(Records excerpted from a collection)
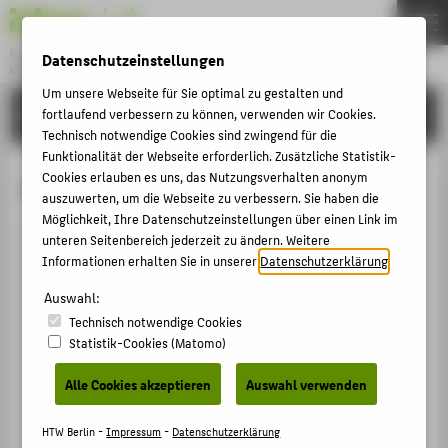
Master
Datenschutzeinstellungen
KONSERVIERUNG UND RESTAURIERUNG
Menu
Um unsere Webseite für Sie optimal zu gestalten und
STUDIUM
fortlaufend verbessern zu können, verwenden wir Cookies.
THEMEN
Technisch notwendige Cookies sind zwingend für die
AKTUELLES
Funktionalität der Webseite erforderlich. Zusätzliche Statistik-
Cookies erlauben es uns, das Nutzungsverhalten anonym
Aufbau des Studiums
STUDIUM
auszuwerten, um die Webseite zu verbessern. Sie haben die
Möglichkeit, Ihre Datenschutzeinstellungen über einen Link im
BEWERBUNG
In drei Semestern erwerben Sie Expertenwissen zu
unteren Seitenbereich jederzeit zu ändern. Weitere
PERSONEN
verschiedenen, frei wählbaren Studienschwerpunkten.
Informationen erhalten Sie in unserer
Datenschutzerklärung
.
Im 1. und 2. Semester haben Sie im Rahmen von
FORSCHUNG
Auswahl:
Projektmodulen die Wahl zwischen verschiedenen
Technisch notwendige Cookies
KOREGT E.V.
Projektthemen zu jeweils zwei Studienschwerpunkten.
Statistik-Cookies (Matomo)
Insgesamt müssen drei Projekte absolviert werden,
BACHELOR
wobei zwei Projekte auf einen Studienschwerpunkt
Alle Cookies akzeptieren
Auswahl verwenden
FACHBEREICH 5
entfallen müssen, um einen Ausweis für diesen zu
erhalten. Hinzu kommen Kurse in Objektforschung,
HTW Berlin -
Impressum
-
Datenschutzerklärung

_Work item_
Restate the records word for word and drop the images.

_Answer box_
Master
Datenschutzeinstellungen
KONSERVIERUNG UND RESTAURIERUNG
Menu
Um unsere Webseite für Sie optimal zu gestalten und
STUDIUM
fortlaufend verbessern zu können, verwenden wir Cookies.
THEMEN
Technisch notwendige Cookies sind zwingend für die
AKTUELLES
Funktionalität der Webseite erforderlich. Zusätzliche Statistik-
Cookies erlauben es uns, das Nutzungsverhalten anonym
Aufbau des Studiums
STUDIUM
auszuwerten, um die Webseite zu verbessern. Sie haben die
Möglichkeit, Ihre Datenschutzeinstellungen über einen Link im
BEWERBUNG
In drei Semestern erwerben Sie Expertenwissen zu
unteren Seitenbereich jederzeit zu ändern. Weitere
PERSONEN
verschiedenen, frei wählbaren Studienschwerpunkten.
Informationen erhalten Sie in unserer
Datenschutzerklärung
.
Im 1. und 2. Semester haben Sie im Rahmen von
FORSCHUNG
Auswahl:
Projektmodulen die Wahl zwischen verschiedenen
Technisch notwendige Cookies
KOREGT E.V.
Projektthemen zu jeweils zwei Studienschwerpunkten.
Statistik-Cookies (Matomo)
Insgesamt müssen drei Projekte absolviert werden,
BACHELOR
wobei zwei Projekte auf einen Studienschwerpunkt
Alle Cookies akzeptieren
Auswahl verwenden
FACHBEREICH 5
entfallen müssen, um einen Ausweis für diesen zu
erhalten. Hinzu kommen Kurse in Objektforschung,
HTW Berlin -
Impressum
-
Datenschutzerklärung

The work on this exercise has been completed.